> **TASK TO CARRY OUT**: Only the pictures stay out; every record is to be quoted exactly.
━━━━━ SOURCE DATA
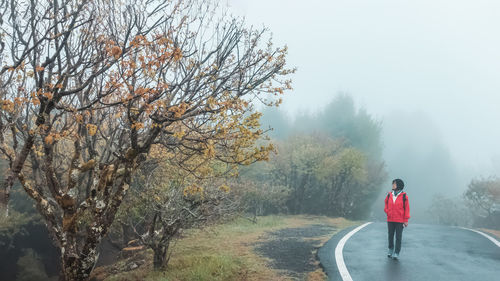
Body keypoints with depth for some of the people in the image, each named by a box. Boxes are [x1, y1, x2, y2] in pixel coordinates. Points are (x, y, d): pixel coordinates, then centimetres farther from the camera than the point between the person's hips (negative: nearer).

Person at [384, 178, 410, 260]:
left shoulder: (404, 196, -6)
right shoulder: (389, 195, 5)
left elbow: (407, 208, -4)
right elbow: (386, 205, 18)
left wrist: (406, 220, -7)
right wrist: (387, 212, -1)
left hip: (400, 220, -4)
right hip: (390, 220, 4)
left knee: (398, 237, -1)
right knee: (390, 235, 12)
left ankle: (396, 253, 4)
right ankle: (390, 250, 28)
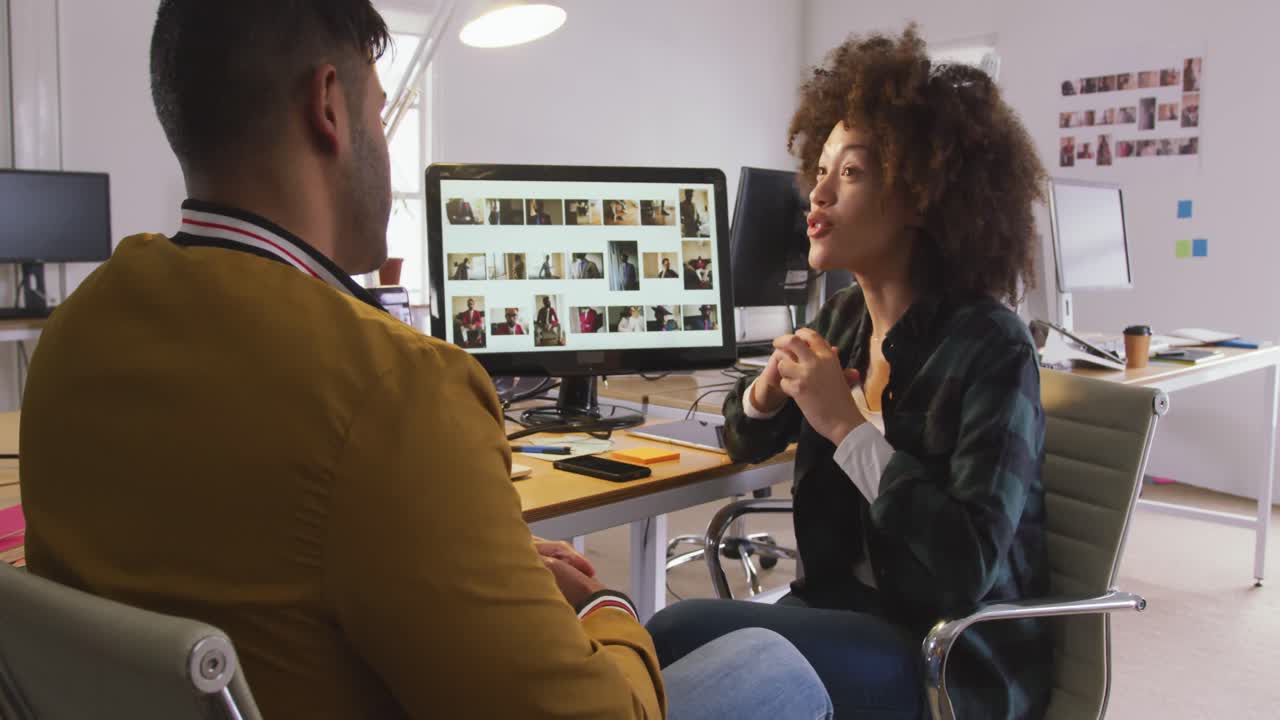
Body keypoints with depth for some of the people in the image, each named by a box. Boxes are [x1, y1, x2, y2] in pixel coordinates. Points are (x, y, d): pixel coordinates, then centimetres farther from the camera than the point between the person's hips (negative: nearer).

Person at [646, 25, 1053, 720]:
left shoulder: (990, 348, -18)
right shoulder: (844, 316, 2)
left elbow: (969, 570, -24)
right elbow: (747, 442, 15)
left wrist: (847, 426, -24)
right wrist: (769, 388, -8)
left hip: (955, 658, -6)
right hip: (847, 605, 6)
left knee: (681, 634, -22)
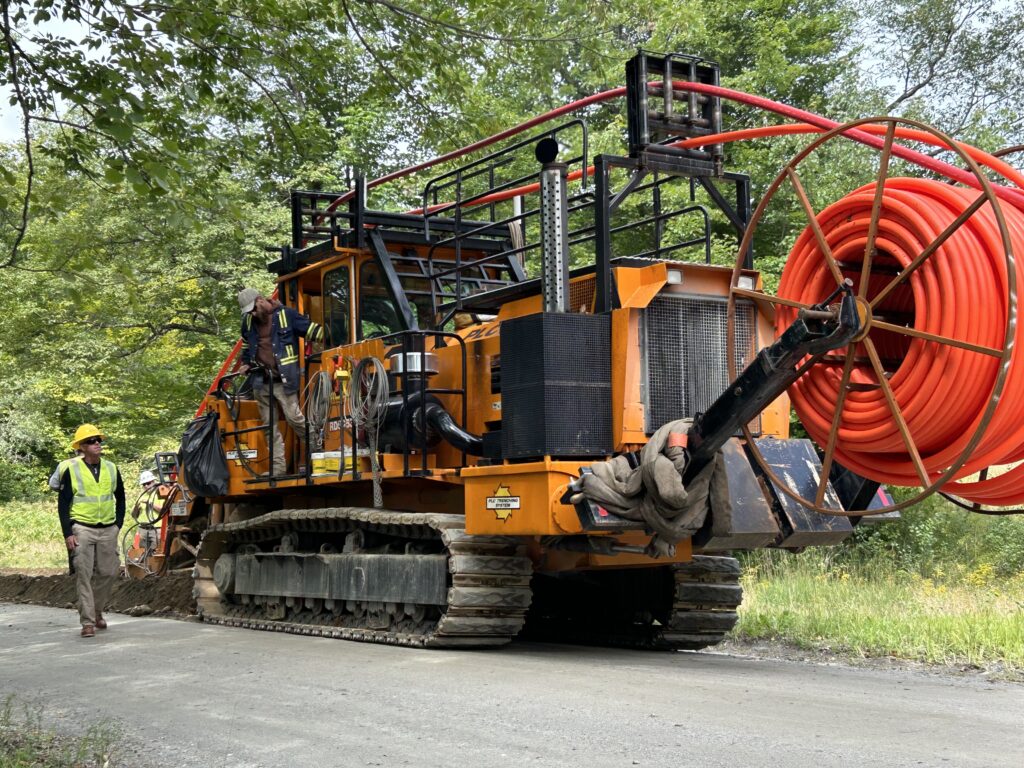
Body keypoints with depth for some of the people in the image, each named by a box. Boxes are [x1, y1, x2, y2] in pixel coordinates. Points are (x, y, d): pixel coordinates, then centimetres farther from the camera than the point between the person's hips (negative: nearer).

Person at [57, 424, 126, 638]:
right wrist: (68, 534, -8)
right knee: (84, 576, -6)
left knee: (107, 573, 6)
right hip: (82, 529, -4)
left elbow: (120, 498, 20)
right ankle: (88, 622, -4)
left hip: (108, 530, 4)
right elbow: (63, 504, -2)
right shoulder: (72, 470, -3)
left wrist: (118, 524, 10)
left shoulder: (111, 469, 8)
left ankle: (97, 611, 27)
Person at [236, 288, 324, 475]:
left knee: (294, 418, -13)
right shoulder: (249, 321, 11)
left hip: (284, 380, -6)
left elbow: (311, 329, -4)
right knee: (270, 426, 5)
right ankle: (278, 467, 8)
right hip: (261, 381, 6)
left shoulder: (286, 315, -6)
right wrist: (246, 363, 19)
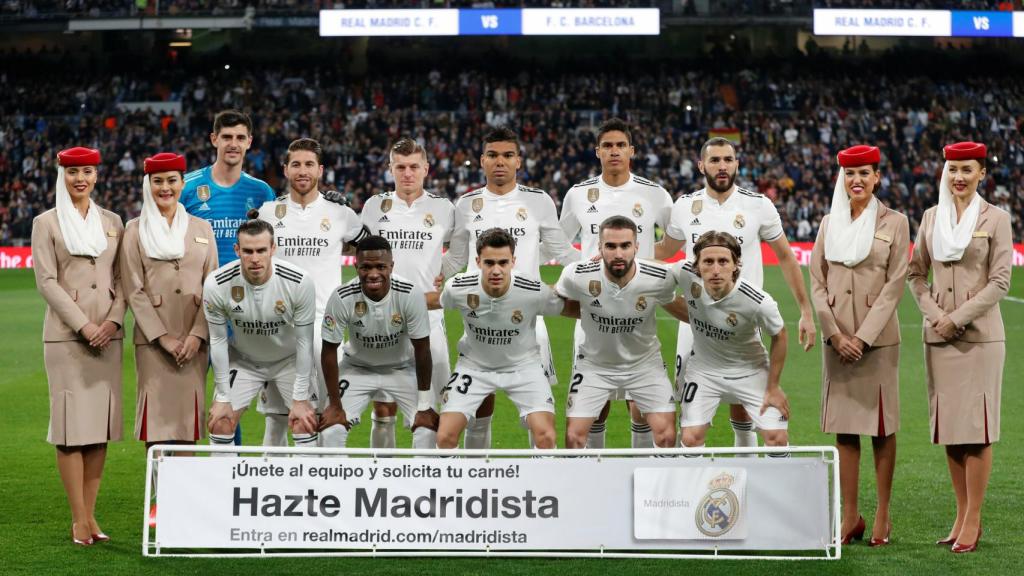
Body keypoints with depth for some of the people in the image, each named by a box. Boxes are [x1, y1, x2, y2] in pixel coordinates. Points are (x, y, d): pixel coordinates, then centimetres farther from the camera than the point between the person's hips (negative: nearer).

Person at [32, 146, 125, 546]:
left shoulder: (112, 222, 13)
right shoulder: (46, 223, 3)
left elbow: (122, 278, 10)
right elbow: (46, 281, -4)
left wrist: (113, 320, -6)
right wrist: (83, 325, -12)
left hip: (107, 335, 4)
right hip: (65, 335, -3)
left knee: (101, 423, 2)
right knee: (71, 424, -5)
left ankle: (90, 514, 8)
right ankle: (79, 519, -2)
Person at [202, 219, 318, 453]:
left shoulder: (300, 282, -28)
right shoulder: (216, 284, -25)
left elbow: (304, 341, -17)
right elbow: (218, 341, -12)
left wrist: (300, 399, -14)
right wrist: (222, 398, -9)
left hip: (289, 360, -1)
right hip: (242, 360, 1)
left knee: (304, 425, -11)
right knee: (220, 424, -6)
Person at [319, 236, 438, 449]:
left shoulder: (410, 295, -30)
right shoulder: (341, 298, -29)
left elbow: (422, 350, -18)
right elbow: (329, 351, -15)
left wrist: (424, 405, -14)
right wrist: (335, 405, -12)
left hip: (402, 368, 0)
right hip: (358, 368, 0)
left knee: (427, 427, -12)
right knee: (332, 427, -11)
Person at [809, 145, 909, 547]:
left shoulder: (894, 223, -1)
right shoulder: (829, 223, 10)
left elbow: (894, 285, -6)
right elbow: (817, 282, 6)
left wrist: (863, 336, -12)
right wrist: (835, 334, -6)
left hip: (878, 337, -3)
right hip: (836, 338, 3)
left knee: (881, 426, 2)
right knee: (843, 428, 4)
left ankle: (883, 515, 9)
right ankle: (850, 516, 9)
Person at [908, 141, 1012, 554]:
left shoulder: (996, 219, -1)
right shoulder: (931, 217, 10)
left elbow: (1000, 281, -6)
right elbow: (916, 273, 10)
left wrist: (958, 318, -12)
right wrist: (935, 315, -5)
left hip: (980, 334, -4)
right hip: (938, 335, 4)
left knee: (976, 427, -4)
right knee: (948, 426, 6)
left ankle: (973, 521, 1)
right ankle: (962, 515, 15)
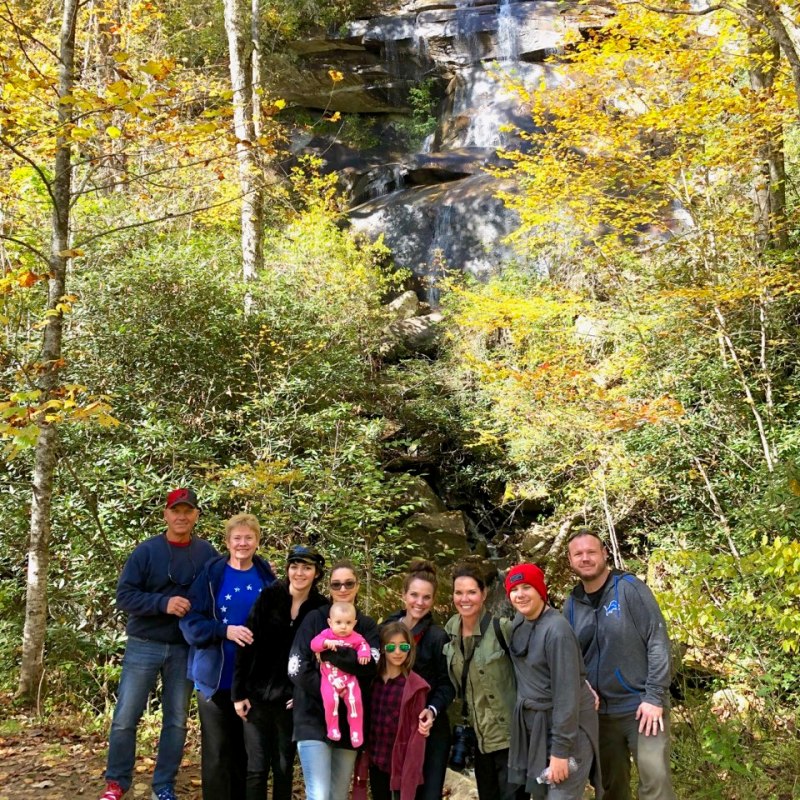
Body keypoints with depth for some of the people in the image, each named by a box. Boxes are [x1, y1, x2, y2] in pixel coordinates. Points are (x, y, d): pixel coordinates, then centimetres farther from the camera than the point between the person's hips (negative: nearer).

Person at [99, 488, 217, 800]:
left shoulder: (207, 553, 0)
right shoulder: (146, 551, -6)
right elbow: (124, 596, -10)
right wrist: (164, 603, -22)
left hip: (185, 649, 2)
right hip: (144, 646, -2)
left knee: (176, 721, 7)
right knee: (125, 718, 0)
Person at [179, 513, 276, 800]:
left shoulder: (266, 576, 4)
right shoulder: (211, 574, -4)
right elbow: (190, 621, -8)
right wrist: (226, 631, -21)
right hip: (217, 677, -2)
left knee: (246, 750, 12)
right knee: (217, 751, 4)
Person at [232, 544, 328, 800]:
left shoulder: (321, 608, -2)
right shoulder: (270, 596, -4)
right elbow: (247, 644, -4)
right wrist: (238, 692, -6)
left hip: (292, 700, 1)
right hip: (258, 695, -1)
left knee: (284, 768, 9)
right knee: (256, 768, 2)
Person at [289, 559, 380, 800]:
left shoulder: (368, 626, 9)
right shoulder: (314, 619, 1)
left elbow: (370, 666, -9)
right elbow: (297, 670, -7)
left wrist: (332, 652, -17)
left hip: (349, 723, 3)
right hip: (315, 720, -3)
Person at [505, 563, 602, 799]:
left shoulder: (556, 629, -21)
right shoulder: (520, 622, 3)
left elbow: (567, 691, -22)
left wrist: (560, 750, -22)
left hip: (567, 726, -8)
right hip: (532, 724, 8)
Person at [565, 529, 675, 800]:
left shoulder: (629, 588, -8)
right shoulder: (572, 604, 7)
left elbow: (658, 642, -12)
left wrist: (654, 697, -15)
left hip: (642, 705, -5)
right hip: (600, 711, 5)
━━━━━━━━━━
> **FINISHED TASK**:
Body keypoints with depth for some of the people in the image, each named by a box. Boxes are [x1, y1, x2, y2] in pixel coordinates. Points are (x, y, d): pixel coordinates, then centimetres farther from the camera than the point between the person's hips (negative: nearer).

Person at [384, 178, 410, 260]:
left shoulder: (404, 196, -6)
right shoulder: (389, 195, 5)
left elbow: (407, 208, -4)
right elbow: (386, 205, 18)
left wrist: (406, 220, -7)
right wrist: (387, 212, -1)
left hip: (400, 220, -4)
right hip: (390, 220, 4)
left knee: (398, 237, -1)
right knee: (390, 235, 12)
left ankle: (396, 253, 4)
right ankle: (390, 250, 28)
Body keypoints with depth for some of the people in the image, each named by a box. Boxes are [x1, y1, x2, y2] in pixel coordinates. Points are (x, y, d): pixel coordinates, then centimetres farther from the camera than the point between the person's hips (negative: nearer).

Person at [646, 25, 1053, 720]:
left shoulder: (990, 348, -18)
right shoulder: (844, 316, 2)
left elbow: (969, 570, -24)
right elbow: (747, 442, 15)
left wrist: (847, 426, -24)
right wrist: (769, 388, -8)
left hip: (955, 658, -6)
right hip: (847, 605, 6)
left knee: (681, 634, -22)
Body keypoints with depth for some of the people in the image, each named by a box. Boxes are [x1, y1, x2, y2] in pixel coordinates. Points are (x, y, d): pixel coordinates, then centimetres farther from the camera than the point between the person's hips (negative: nearer).

Person at [57, 424, 126, 638]:
right wrist: (68, 534, -8)
right knee: (84, 576, -6)
left knee: (107, 573, 6)
right hip: (82, 529, -4)
left elbow: (120, 498, 20)
right ankle: (88, 622, -4)
left hip: (108, 530, 4)
right elbow: (63, 504, -2)
right shoulder: (72, 470, -3)
left wrist: (118, 524, 10)
left shoulder: (111, 469, 8)
left ankle: (97, 611, 27)
Person at [236, 288, 324, 475]:
left knee: (294, 418, -13)
right shoulder: (249, 321, 11)
left hip: (284, 380, -6)
left elbow: (311, 329, -4)
right knee: (270, 426, 5)
right ankle: (278, 467, 8)
right hip: (261, 381, 6)
left shoulder: (286, 315, -6)
right wrist: (246, 363, 19)
Body keypoints with depth for some of the people in the image, each named by a box. Boxes are [x1, y1, x2, y2] in pixel coordinates. Points are (x, y, d): pixel coordinates, then centimetres farther from the camera than the point between the person's hips (negative: nearer).

Person at [32, 146, 125, 546]:
left shoulder: (112, 222, 13)
right shoulder: (46, 223, 3)
left elbow: (122, 278, 10)
right elbow: (46, 281, -4)
left wrist: (113, 320, -6)
right wrist: (83, 325, -12)
left hip: (107, 335, 4)
right hip: (65, 335, -3)
left knee: (101, 423, 2)
right knee: (71, 424, -5)
left ankle: (90, 514, 8)
right ankle: (79, 519, -2)
Person at [202, 219, 318, 453]:
left shoulder: (300, 282, -28)
right shoulder: (216, 284, -25)
left elbow: (304, 341, -17)
right elbow: (218, 341, -12)
left wrist: (300, 399, -14)
right wrist: (222, 398, -9)
left hip: (289, 360, -1)
right hip: (242, 360, 1)
left knee: (304, 425, -11)
right knee: (220, 424, -6)
Person at [319, 236, 438, 449]:
left shoulder: (410, 295, -30)
right shoulder: (341, 298, -29)
left elbow: (422, 350, -18)
right elbow: (329, 351, -15)
left wrist: (424, 405, -14)
right wrist: (335, 405, -12)
left hip: (402, 368, 0)
right hip: (358, 368, 0)
left knee: (427, 427, -12)
right knee: (332, 427, -11)
Person at [809, 145, 909, 547]:
left shoulder: (894, 223, -1)
right shoulder: (829, 223, 10)
left elbow: (894, 285, -6)
right elbow: (817, 282, 6)
left wrist: (863, 336, -12)
right wrist: (835, 334, -6)
left hip: (878, 337, -3)
right hip: (836, 338, 3)
left knee: (881, 426, 2)
right knee: (843, 428, 4)
left ankle: (883, 515, 9)
right ankle: (850, 516, 9)
Person at [908, 141, 1012, 554]:
left shoulder: (996, 219, -1)
right shoulder: (931, 217, 10)
left elbow: (1000, 281, -6)
right elbow: (916, 273, 10)
left wrist: (958, 318, -12)
right wrist: (935, 315, -5)
left hip: (980, 334, -4)
right hip: (938, 335, 4)
left knee: (976, 427, -4)
right knee: (948, 426, 6)
left ankle: (973, 521, 1)
right ankle: (962, 515, 15)
Body keypoints with depth for some of the people in the image, each named by a box. Boxes are [x1, y1, x2, y2] in pixel coordinates. Points are (x, y, d): pixel coordinates, then centimetres farther from the camera than the point between the person's hips (negative: nearer).

Person at [99, 488, 217, 800]:
left shoulder: (207, 553, 0)
right shoulder: (146, 551, -6)
right elbow: (124, 596, -10)
right wrist: (164, 603, -22)
left hip: (185, 649, 2)
right hip: (144, 646, -2)
left knee: (176, 721, 7)
right knee: (125, 718, 0)
Person at [179, 513, 276, 800]:
left shoulder: (266, 576, 4)
right shoulder: (211, 574, -4)
right elbow: (190, 621, -8)
right wrist: (226, 631, -21)
right hip: (217, 677, -2)
left knee: (246, 750, 12)
right knee: (217, 751, 4)
Person at [232, 544, 328, 800]:
left shoulder: (321, 608, -2)
right shoulder: (270, 596, -4)
right elbow: (247, 644, -4)
right wrist: (238, 692, -6)
left hip: (292, 700, 1)
right hip: (258, 695, -1)
left knee: (284, 768, 9)
right knee: (256, 768, 2)
Person at [289, 559, 380, 800]:
left shoulder: (368, 626, 9)
right shoulder: (314, 619, 1)
left elbow: (370, 666, -9)
right elbow: (297, 670, -7)
left wrist: (332, 652, -17)
left hip: (349, 723, 3)
right hip: (315, 720, -3)
Person at [505, 563, 602, 799]:
left shoulder: (556, 629, -21)
right shoulder: (520, 622, 3)
left elbow: (567, 691, -22)
left wrist: (560, 750, -22)
left hip: (567, 726, -8)
right hip: (532, 724, 8)
Person at [565, 529, 675, 800]:
left shoulder: (629, 588, -8)
right shoulder: (572, 604, 7)
left elbow: (658, 642, -12)
left wrist: (654, 697, -15)
left hip: (642, 705, -5)
right hip: (600, 711, 5)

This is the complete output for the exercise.